How does LIME explain a single prediction?
- By retraining the whole model
- By fitting a simple local model around that one point
- By deleting features permanently
- By clustering the data
Answer: By fitting a simple local model around that one point. LIME perturbs the input around one instance and fits a simple, interpretable model locally to approximate the black box there.
What does a partial dependence plot (PDP) show?
- The training loss curve
- How the predicted outcome changes as one feature varies, averaging over the rest
- The number of trees
- The confusion matrix
Answer: How the predicted outcome changes as one feature varies, averaging over the rest. A PDP shows the marginal effect of a feature on predictions, averaging out the other features to reveal its overall shape.
Why does interpretability matter in regulated fields like lending or healthcare?
- It speeds up training
- Decisions must be explained and audited for fairness and legal reasons
- It removes the need for data
- It increases the learning rate
Answer: Decisions must be explained and audited for fairness and legal reasons. Regulators and affected people need to know why a model decided as it did, to check for fairness, bias, and legality.
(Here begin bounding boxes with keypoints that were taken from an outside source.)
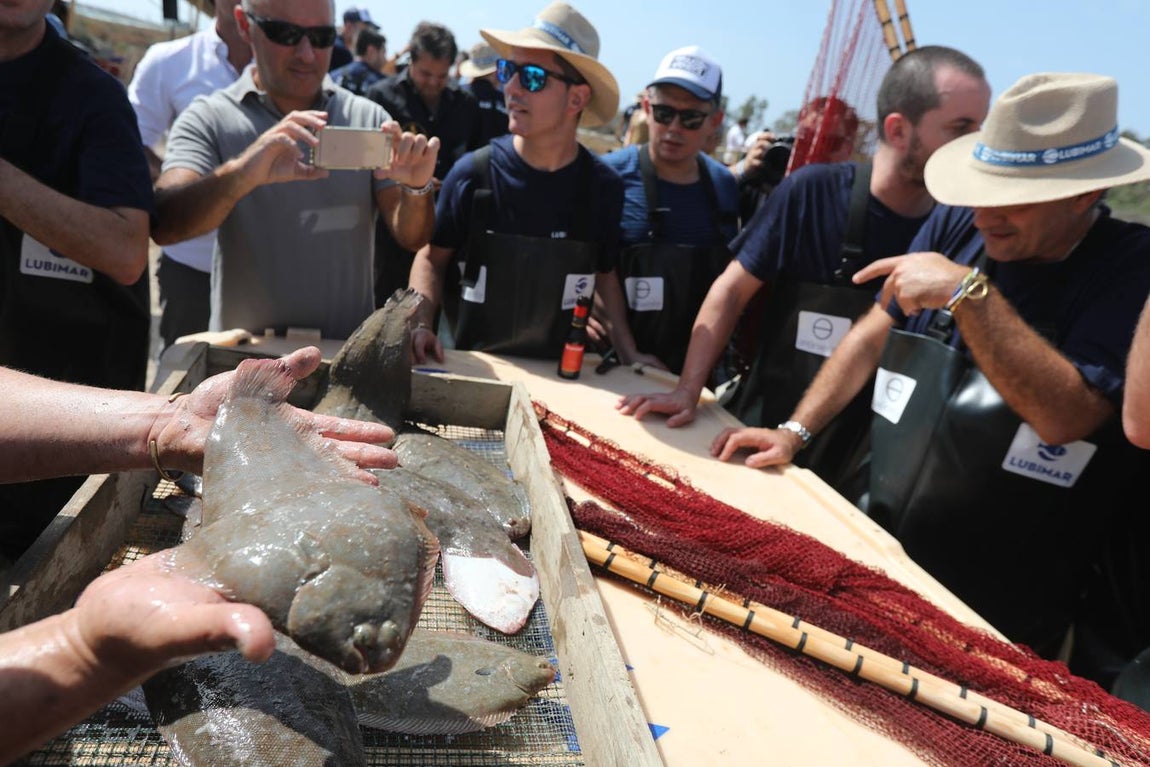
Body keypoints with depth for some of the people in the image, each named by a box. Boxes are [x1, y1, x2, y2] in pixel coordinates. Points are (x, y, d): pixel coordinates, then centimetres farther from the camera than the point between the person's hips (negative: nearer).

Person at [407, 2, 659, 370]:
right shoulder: (473, 173, -8)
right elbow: (433, 256, 3)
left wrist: (628, 351, 2)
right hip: (473, 363, -1)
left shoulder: (603, 186, -4)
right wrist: (421, 324, -12)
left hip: (559, 369, 1)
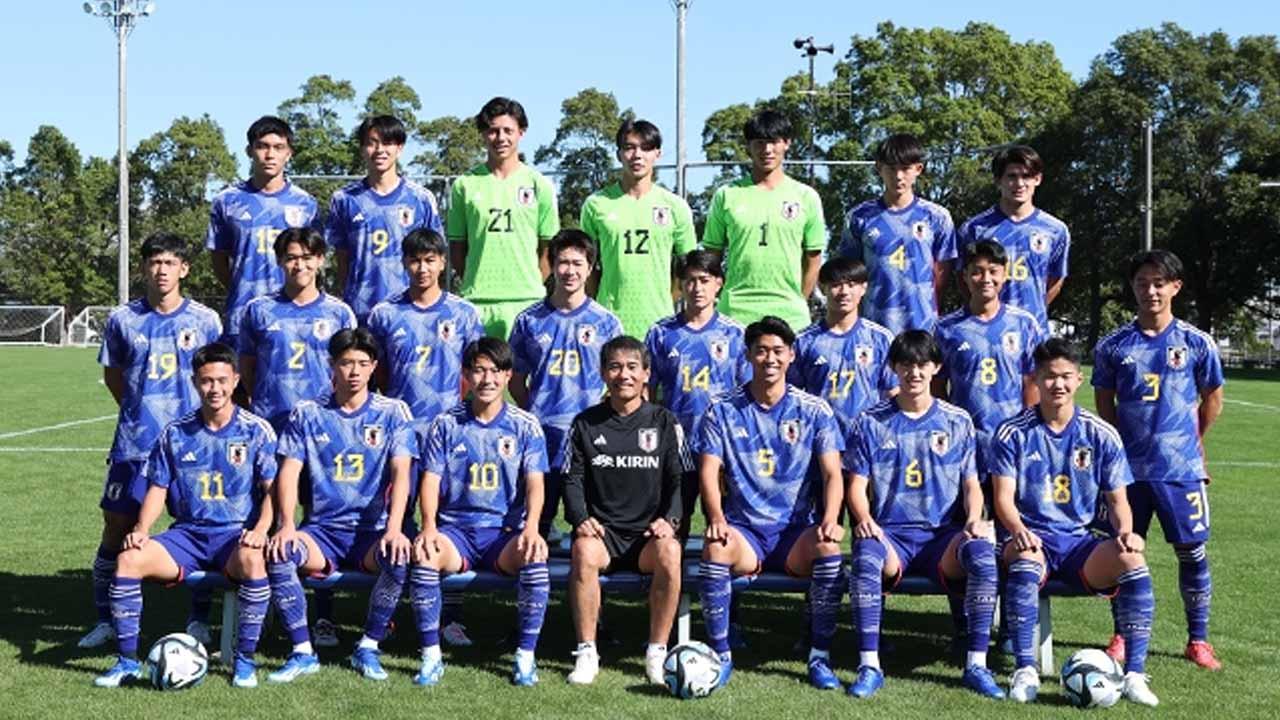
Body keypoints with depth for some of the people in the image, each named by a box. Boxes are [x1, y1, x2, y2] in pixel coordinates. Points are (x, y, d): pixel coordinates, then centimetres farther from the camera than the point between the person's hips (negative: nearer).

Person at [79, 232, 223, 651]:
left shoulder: (205, 320, 0)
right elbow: (112, 375, 14)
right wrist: (141, 409, 8)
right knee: (116, 527, 2)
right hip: (134, 443, 1)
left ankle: (200, 619, 16)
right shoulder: (122, 320, 2)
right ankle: (105, 620, 14)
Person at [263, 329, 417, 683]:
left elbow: (400, 473, -6)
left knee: (400, 557, -34)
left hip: (372, 530, -1)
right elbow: (289, 472, 0)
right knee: (278, 553, -30)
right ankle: (302, 652, -15)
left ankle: (368, 648, -12)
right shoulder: (307, 414, 8)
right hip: (321, 530, 1)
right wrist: (287, 525, -17)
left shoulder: (392, 412, 5)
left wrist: (394, 529, -21)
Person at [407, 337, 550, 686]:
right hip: (455, 529, 1)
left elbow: (534, 482, -1)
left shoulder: (525, 426, 6)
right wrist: (428, 526, -16)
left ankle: (526, 656, -19)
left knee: (535, 558, -34)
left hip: (507, 531, -1)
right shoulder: (446, 425, 8)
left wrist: (531, 527, -20)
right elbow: (431, 479, 2)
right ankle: (431, 656, -20)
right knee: (423, 554, -32)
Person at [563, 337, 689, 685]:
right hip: (602, 530, 0)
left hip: (649, 532, 0)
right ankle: (586, 653, -22)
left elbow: (680, 480, 7)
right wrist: (581, 518, -10)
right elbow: (573, 479, 8)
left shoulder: (664, 422, 9)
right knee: (583, 552, -34)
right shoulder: (586, 424, 10)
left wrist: (669, 519, -10)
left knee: (670, 553, -34)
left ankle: (657, 652, -20)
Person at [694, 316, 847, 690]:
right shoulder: (723, 411, 5)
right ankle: (721, 655, -16)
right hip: (744, 529, 0)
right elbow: (709, 472, -3)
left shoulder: (814, 411, 5)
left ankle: (820, 656, -16)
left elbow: (832, 474, -1)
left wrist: (829, 519, -21)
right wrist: (717, 518, -22)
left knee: (828, 548, -33)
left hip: (798, 530, 0)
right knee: (715, 549, -34)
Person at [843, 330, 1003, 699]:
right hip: (891, 534, -1)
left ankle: (976, 665, -24)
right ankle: (869, 666, -30)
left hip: (944, 534, 1)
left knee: (982, 552, -33)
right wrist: (864, 519, -16)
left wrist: (974, 518, -10)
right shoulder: (871, 423, 8)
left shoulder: (957, 422, 12)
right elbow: (857, 486, 5)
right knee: (866, 555, -37)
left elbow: (971, 483, 11)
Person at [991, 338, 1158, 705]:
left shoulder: (1101, 435, 6)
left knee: (1131, 557, -29)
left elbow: (1117, 499, 9)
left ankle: (1134, 674, -25)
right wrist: (1018, 531, -26)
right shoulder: (1013, 433, 0)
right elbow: (1004, 499, -4)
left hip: (1081, 541, 2)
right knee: (1026, 560, -38)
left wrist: (1124, 530, -13)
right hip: (1031, 539, -2)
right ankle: (1025, 671, -33)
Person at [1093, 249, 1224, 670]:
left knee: (1191, 551, 3)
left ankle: (1198, 640, 14)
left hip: (1182, 467, -1)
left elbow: (1212, 399, 10)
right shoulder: (1113, 346, 3)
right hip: (1128, 468, 1)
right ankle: (1123, 637, 19)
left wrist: (1190, 442, 12)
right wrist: (1122, 445, 6)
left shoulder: (1196, 343, 0)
What is the main trade-off interpretability methods address?
- Speed vs memory
- Accuracy of complex models vs the need to understand them
- Color vs size
- Rows vs columns
Answer: Accuracy of complex models vs the need to understand them. Powerful black-box models are often most accurate; interpretability tools let you keep accuracy while still explaining decisions.
SHAP and LIME are examples of what kind of explanation method?
- Model-specific only
- Data-cleaning tools
- Loss functions
- Post-hoc, model-agnostic explanations
Answer: Post-hoc, model-agnostic explanations. Both are post-hoc (applied after training) and largely model-agnostic — they can explain almost any trained model.